For decades, the Prague Spring festival closed with a grand but predictable flourish: Beethoven’s Ninth Symphony. In recent years the final concert has been given over to more flexible programming – nothing too bold, as there is a 69-year tradition to uphold. But Prague audiences are always intrigued to see what visiting orchestras do with the Czech repertoire. And a fresh young face put a forward-looking spin on this year’s finale.
© Michael Patrick O'Leary
Like a pop star, Hahn works at staying connected to her fans. She is an active blogger and Twitter and Instagram user, and has her own YouTube channel. She sat in the audience for the second half of the concert at Prague’s Municipal House on Tuesday night, and signed autographs afterward. In short, Hahn cuts a familiar and accessible profile in a profession that often seems at a distant remove from its audiences.
This attitude also informs her performances. On Tuesday she played Brahms’ Violin Concerto in D major with Paavo Järvi and the Frankfurt Radio Symphony Orchestra, a piece she knows well. It won her a Grammy on her third album, and she played it with the Frankfurt orchestra earlier this year on a seven-concert tour of Germany, Turkey and Austria.
Hahn showed impressive technical command of the piece, with a particularly dazzling cadenza in the first movement. But what stood out was her sound, which can best be described as sweet. Her fluency gave the music a seamless flow, without a single note sounding forced or labored. There was not a hint of calculation, guile or ego in her style, just a sunny openness that imbued the music with a warm, emotional glow.
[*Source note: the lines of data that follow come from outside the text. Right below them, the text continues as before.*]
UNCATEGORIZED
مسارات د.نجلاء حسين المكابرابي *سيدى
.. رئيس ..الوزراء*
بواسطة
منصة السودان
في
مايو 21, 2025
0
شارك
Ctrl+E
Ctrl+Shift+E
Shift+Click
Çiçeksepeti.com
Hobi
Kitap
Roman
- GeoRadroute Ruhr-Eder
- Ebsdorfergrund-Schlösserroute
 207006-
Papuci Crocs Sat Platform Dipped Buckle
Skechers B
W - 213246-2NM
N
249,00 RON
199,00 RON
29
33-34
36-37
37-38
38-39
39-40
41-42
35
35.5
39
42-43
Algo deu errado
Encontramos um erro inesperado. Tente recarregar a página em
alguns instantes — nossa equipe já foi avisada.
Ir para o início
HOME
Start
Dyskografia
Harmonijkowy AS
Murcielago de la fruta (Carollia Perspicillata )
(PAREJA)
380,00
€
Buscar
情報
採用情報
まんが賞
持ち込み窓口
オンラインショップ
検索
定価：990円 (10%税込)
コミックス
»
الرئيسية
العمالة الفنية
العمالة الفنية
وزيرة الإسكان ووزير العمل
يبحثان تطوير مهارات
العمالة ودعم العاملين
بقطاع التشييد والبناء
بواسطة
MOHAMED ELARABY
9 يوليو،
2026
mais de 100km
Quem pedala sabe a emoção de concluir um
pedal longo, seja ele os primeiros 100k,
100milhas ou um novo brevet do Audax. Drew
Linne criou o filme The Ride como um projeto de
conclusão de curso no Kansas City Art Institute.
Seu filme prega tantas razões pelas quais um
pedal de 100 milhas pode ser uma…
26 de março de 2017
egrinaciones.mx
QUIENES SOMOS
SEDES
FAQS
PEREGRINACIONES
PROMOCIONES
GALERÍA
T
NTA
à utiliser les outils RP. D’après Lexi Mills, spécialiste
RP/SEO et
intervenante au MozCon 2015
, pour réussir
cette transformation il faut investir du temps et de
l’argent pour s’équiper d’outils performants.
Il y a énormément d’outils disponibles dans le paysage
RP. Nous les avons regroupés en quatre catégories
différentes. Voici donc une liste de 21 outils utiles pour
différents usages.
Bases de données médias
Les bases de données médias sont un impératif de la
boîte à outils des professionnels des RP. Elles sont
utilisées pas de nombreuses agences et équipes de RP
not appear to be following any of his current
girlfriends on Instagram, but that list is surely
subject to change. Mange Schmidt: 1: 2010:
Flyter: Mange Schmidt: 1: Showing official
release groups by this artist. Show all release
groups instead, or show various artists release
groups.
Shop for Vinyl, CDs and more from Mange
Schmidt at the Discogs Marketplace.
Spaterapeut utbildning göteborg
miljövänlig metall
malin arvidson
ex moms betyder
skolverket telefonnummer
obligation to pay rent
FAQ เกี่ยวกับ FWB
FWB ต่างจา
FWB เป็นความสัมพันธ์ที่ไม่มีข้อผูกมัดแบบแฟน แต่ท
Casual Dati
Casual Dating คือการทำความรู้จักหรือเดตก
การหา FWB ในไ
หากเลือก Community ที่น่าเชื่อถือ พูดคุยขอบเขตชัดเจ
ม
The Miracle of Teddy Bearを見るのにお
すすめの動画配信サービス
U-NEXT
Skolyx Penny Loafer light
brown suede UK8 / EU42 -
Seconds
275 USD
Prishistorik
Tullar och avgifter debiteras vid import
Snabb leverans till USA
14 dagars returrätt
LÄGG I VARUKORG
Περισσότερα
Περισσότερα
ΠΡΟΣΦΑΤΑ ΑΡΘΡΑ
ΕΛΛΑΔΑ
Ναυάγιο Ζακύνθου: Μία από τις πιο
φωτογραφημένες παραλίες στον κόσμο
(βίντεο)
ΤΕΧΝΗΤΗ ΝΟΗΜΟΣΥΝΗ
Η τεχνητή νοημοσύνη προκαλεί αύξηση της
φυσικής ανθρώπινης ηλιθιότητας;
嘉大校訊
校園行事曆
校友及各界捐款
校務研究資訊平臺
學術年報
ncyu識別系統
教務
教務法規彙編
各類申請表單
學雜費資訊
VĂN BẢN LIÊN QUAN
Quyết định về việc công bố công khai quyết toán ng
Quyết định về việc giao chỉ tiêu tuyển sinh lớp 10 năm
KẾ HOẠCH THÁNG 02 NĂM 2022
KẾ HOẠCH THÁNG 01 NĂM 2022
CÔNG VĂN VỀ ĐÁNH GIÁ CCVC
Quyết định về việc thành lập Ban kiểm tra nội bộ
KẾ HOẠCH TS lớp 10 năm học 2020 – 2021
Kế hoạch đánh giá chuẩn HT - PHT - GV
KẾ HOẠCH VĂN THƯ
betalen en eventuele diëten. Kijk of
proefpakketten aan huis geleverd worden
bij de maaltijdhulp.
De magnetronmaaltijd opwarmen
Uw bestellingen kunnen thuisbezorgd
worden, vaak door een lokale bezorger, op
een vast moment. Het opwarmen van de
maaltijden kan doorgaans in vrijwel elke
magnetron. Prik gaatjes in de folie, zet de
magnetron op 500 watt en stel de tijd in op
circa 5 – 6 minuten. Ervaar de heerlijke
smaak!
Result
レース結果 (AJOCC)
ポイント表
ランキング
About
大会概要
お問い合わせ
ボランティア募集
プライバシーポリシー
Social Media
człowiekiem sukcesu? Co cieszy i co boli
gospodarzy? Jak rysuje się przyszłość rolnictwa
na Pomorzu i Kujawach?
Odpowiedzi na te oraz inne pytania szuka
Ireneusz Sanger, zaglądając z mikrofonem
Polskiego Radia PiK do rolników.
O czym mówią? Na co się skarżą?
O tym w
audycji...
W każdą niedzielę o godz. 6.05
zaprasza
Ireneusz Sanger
In less skillful hands, it might have sounded naïve, but Hahn gave the piece a personality that was both appealing and smart.
The performance also attested to the value of playing together regularly. The fit between soloist and orchestra was markedly good. Even with Hahn and Järvi barely exchanging glances, the surges in tempo and volume ran in polished parallel, and the breaks were like an exercise in breathing together. Järvi also struck a fine balance with the orchestra, providing crisp, colorful support for Hahn without stepping on any of her lines.
After the intermission, the orchestra put its own stamp on Dvořák’s Eighth Symphony. From the opening bars, the sound was expansive and the rhythms almost aggressive in their driving insistency. It was the Eighth as a thrill ride, with even the soft, melodic themes of the second and third movements delivered in an exhilarating rush.
The caliber of the orchestra could be measured in the clarity of the playing. Expanding the proportions of a piece that size typically adds some density to the sound. Not in this case. If not perfectly transparent, the sound was notably clean and well-defined, with Järvi using the horns and percussion to add accents and impact. The symphony flattened out a bit in the fourth movement, with the theme developing an oom-pah-pah rhythm and then the final section taking off like a cavalry charge. But the interpretation sat well with the audience, which gave the orchestra a rousing send-off.
Performers in Prague traditionally get flowers as they’re taking bows, and this concert must have emptied an entire floral shop. Hahn literally could not hold all the huge bouquets she was handed. And as Järvi and his players were standing for applause at the end of the evening, ushers were bringing huge sprays up the center aisle to plant at the front of the stage. As a punctuation point on a different type of festival finale, the lush floral display mirrored the performance – colorful and fresh.